Problem 1 » In the PhD training text, who monitors and updates the courses offered by the Institute?
Problem 2 » Write a continuation of the PhD training text, starting after its final sentence.

[[ Text passage open ]]

Life Sciences Research for Lifelong Health
PhD Induction day

PhD Training

The Institute’s goal is to help you develop the skills and knowledge to help you excel as a researcher in the life sciences. While we know lab techniques and research experience are a key part of this, we also recognise the importance of other transferable skills in helping you to build a prominent international research career. These are also the abilities that can help you in a wide range of careers should you choose to pursue different directions after graduate study.

Students at the Institute can access a variety of courses designed to help them to develop these additional skills. These include opportunities offered by the Institute, which are continually monitored and updated by the Graduate Committee following student feedback. And also include external opportunities either within the University or offered in partnership with other organisations.

Our programme includes several compulsory courses, together with optional training in accordance with the needs and interests of each student. Available courses can help you to develop knowledge, understanding and experience of: 
 

  • Scientific & technical writing
  • Intellectual property
  • Commercial awareness
  • Scientific ethics
  • Presentation skills & poster design
  • Data handling and reporting techniques
  • IT, Computational & bioinformatics skills
  • Mathematical skills & statistics
  • Time management
  • Project management
  • Networking and team development
  • Equality and diversity awareness
  • Acceptable professional behaviour
  • Press & the media
The University and our associated Doctoral Training Programmes also offer their own essential and optional training courses.

Funding can also be made available if there is suitable reason for you to travel to other organisations for skills training as part of your research project at the Institute.

[[ Text passage closed ]]
[[ Input data open ]]

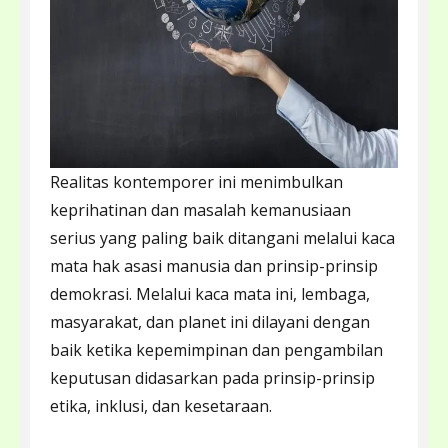
Realitas kontemporer ini menimbulkan
keprihatinan dan masalah kemanusiaan
serius yang paling baik ditangani melalui kaca
mata hak asasi manusia dan prinsip-prinsip
demokrasi. Melalui kaca mata ini, lembaga,
masyarakat, dan planet ini dilayani dengan
baik ketika kepemimpinan dan pengambilan
keputusan didasarkan pada prinsip-prinsip
etika, inklusi, dan kesetaraan.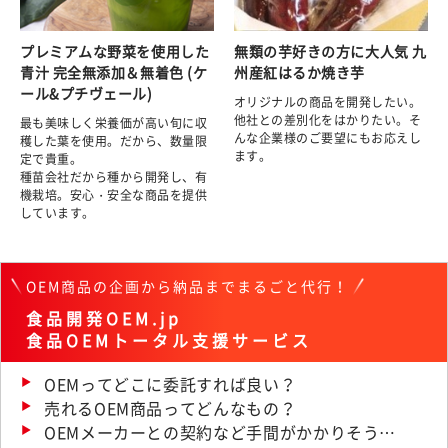
プレミアムな野菜を使用した
無類の芋好きの方に大人気 九
青汁 完全無添加＆無着色 (ケ
州産紅はるか焼き芋
ール&プチヴェール)
オリジナルの商品を開発したい。
他社との差別化をはかりたい。そ
最も美味しく栄養価が高い旬に収
んな企業様のご要望にもお応えし
穫した葉を使用。だから、数量限
ます。
定で貴重。
種苗会社だから種から開発し、有
機栽培。安心・安全な商品を提供
しています。
OEM商品の企画から納品までまるごと代行！
食品開発OEM.jp
食品OEMトータル支援サービス
OEMってどこに委託すれば良い？
売れるOEM商品ってどんなもの？
OEMメーカーとの契約など手間がかかりそう…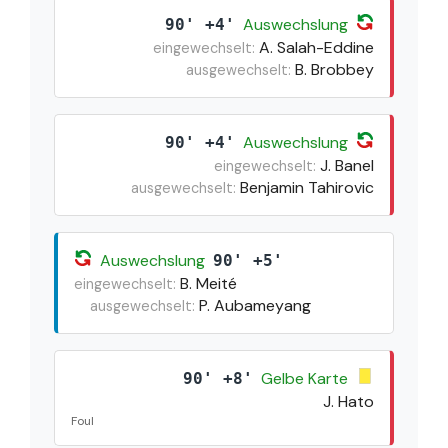
Auswechslung
90' +4'
A. Salah-Eddine
eingewechselt:
B. Brobbey
ausgewechselt:
Auswechslung
90' +4'
J. Banel
eingewechselt:
Benjamin Tahirovic
ausgewechselt:
Auswechslung
90' +5'
B. Meité
eingewechselt:
P. Aubameyang
ausgewechselt:
Gelbe Karte
90' +8'
J. Hato
Foul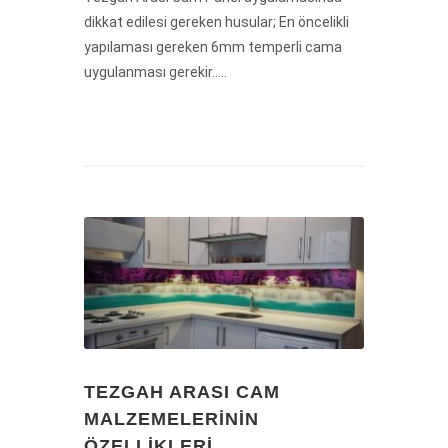
dikkat edilesi gereken husular; En öncelikli
yapılaması gereken 6mm temperli cama
uygulanması gerekir.....
TEZGAH ARASI CAM
MALZEMELERININ
ÖZELLIKLERI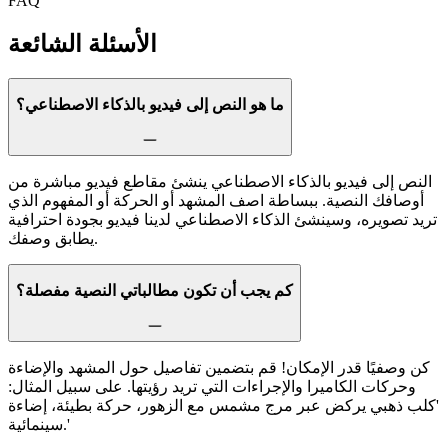
FAQ
الأسئلة الشائعة
ما هو النص إلى فيديو بالذكاء الاصطناعي؟
النص إلى فيديو بالذكاء الاصطناعي ينشئ مقاطع فيديو مباشرة من
أوصافك النصية. ببساطة اصف المشهد أو الحركة أو المفهوم الذي
تريد تصويره، وسينشئ الذكاء الاصطناعي لدينا فيديو بجودة احترافية
يطابق وصفك.
كم يجب أن تكون مطالباتي النصية مفصلة؟
كن وصفيًا قدر الإمكان! قم بتضمين تفاصيل حول المشهد والإضاءة
وحركات الكاميرا والإجراءات التي تريد رؤيتها. على سبيل المثال:
'كلب ذهبي يركض عبر مرج مشمس مع الزهور، حركة بطيئة، إضاءة
سينمائية.'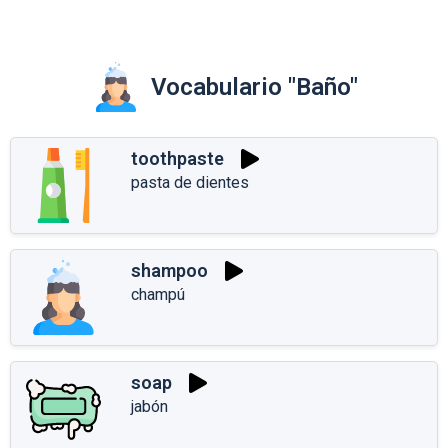
Vocabulario "Baño"
toothpaste
pasta de dientes
shampoo
champú
soap
jabón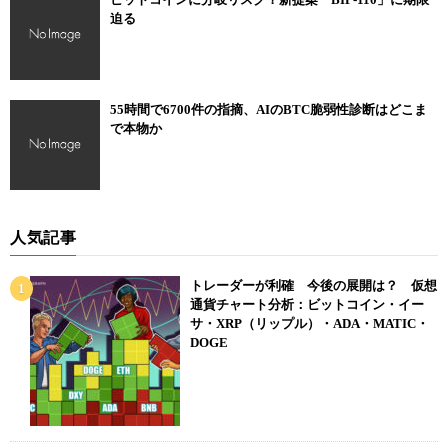
迫る
55時間で6700件の指摘、AIのBTC脆弱性診断はどこま
で本物か
人気記事
トレーダーが利確 今後の展開は？ 仮想
通貨チャート分析：ビットコイン・イー
サ・XRP（リップル）・ADA・MATIC・
DOGE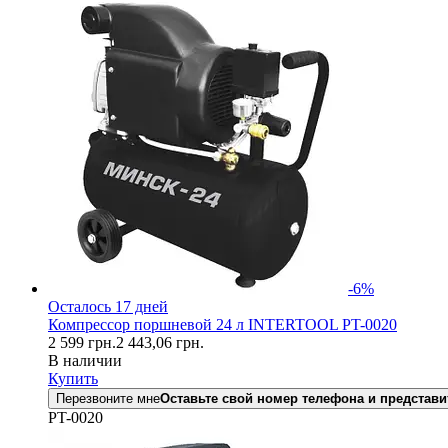
-6%
Осталось 17 дней
Компрессор поршневой 24 л INTERTOOL PT-0020
2 599
грн.
2 443,06
грн.
В наличии
Купить
Перезвоните мне
Оставьте свой номер телефона и представи
PT-0020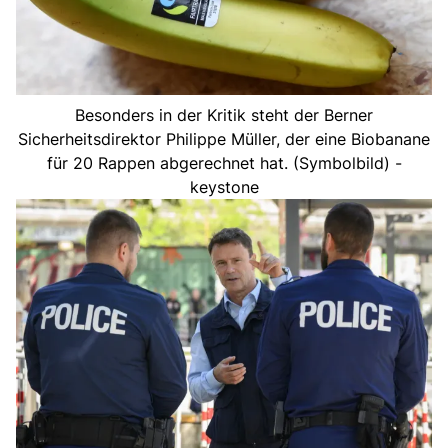
Besonders in der Kritik steht der Berner
Sicherheitsdirektor Philippe Müller, der eine Biobanane
für 20 Rappen abgerechnet hat. (Symbolbild) -
keystone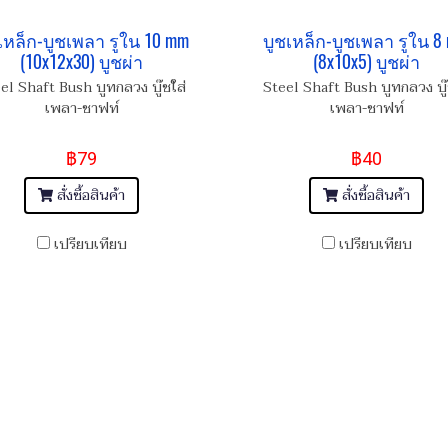
เหล็ก-บูชเพลา รูใน 10 mm
บูชเหล็ก-บูชเพลา รูใน 8
(10x12x30) บูชผ่า
(8x10x5) บูชผ่า
el Shaft Bush บูทกลวง บู๊ชใส่
Steel Shaft Bush บูทกลวง บู๊
เพลา-ชาฟท์
เพลา-ชาฟท์
฿79
฿40
สั่งซื้อสินค้า
สั่งซื้อสินค้า
เปรียบเทียบ
เปรียบเทียบ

[[ Input data closed ]]

Written reply 1 » The Graduate Committee, following student feedback.

Written reply 2 »
The University Graduate School of Life Sciences offers a vast range of additional complementary training courses and additional career development opportunities can be accessed through the University of Cambridge Careers Service, including careers advice and courses on writing CVs and interview techniques.
 

Advanced Research Training

The Institute’s Senior Research Associates and Research Facilities provide training in the use of shared equipment and advanced research techniques as required by your particular research project. Your supervisor and personal committee will help you to identify the training opportunities that are right for you.
 

Transferable Skills

We will support you to develop a wide range of critical life skills beyond the lab. Relevant skills include helping you to communicate effectively in a range of contexts, build new and productive relationships and develop creative skills through innovation and design. As a PhD student, through the University, you also have the option of getting involved in undergraduate teaching through supervision of theoretical courses and demonstrations in practical classes.

We have an active collaboration, commercialisation, engagement and communications programme supported by the members of the Impact team. The team offers a wide range of opportunities to develop skills outside the lab and can offer expertise to help you develop your own ideas and build your confidence.

As a key example, our students take part in our annual Schools’ Day and engage visiting GSCE and A level students with lab activities. You can also choose to join the team organising the annual Symposium for Biological and Life Science Students (SymBLS). The symposium provides a venue to present and discuss your research with peers from across the University as well as internationally recognised keynote speakers.
 

Credit System

To ensure that every student accumulates the level of transferable skills training required by the Research Councils, the Institute operates a credit system to recognise your commitment to developing key skills.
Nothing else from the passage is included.